Conta o meu sogro, nascido no lugar de Freixo da Serra, concelho de Gouveia, mas que desde criança morava no Bairro Alto, que quando ia à terra era quase tão complicado telefonar como lá chegar, tamanhas eram as dificuldade para conseguir uma ligação telefónica.
Ora para ligar ao Freixo da Serra, os procedimentos eram os seguintes:
Em primeiro lugar, tinha de fazer uma ligação, para uma localidade de nome, Carrapichana, e só o nome já é curioso. Na Carrapichana, havia sempre uma senhora de voz de afável, a quem era pedido o favor de “Carrapichana, ligue-me a Melo”, não confundam o nome da localidade com o meu apelido, pois qualquer semelhança é pura coincidência. Melo, é uma freguesia do concelho de Gouveia e que fica próximo do Freixo da Serra, localidade de onde o meu sogro é natural e que nos tempos de jovem passava as suas férias escolares, na companhia da avó.
“Carrapichana, Ligue-me a Melo”, só depois é que a chamada era passada para o Freixo.
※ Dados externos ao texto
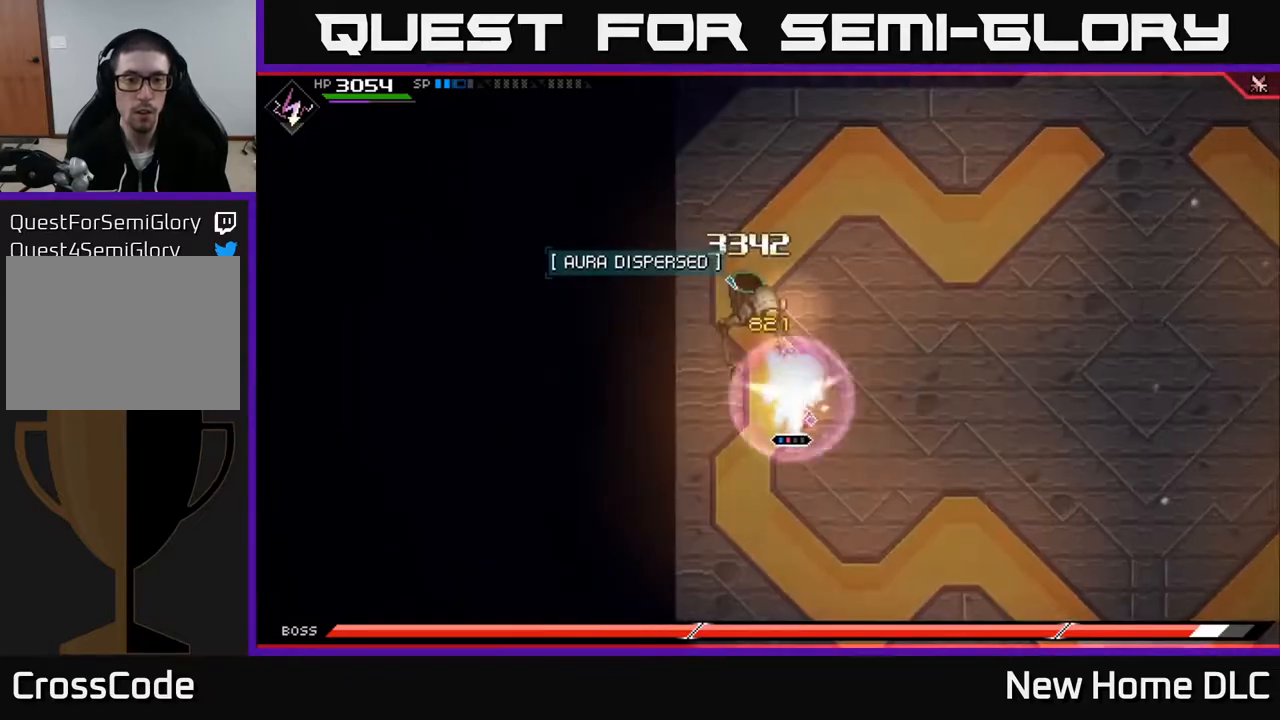
{"buttons": [], "left_stick": "up", "right_stick": "center", "events": [[50, "X", "down"], [150, "X", "up"], [233, "X", "down"], [333, "X", "up"], [400, "X", "down"], [500, "X", "up"]]}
Imagine-se na década de sessenta em que não eram todas as casas que tinham telefone, o tempo que se esperava, para concretizar uma chamada. Eram minutos de espera infindáveis. Nos tempos que correm, perdemos a noção do tempo e questionamos como é que num tão curto espaço de tempo, as telecomunicações evoluíram tanto.
Como nota final, conto-vos que a questão do “Carrapichana, ligue-me a Melo”, só ficou para mim clara, há relativamente pouco tempo, pois também eu pensava que ao pedir à senhora telefonista da Carrapichana para ligar a Melo, estavam justamente a pedir para ligar à pessoa de apelido Melo e não à localidade de nome Melo, de onde seria transferida a chamada para o Freixo da Serra, destino final da chamada.
No final de contas fiquei a perceber que a ligação telefónica, ainda era mais complexa do que eu inicialmente julgava e que entre pedidos de ligação e esperas podia demorar cerca de duas horas, para finalmente conseguir falar com o destinatário.
A evoluir desta forma, dentro de cinquenta anos como serão as telecomunicações? Viremos nós que nos julgamos na vanguarda uns verdadeiros objectos históricos?
Até ver, viva os telemóveis e os SMS!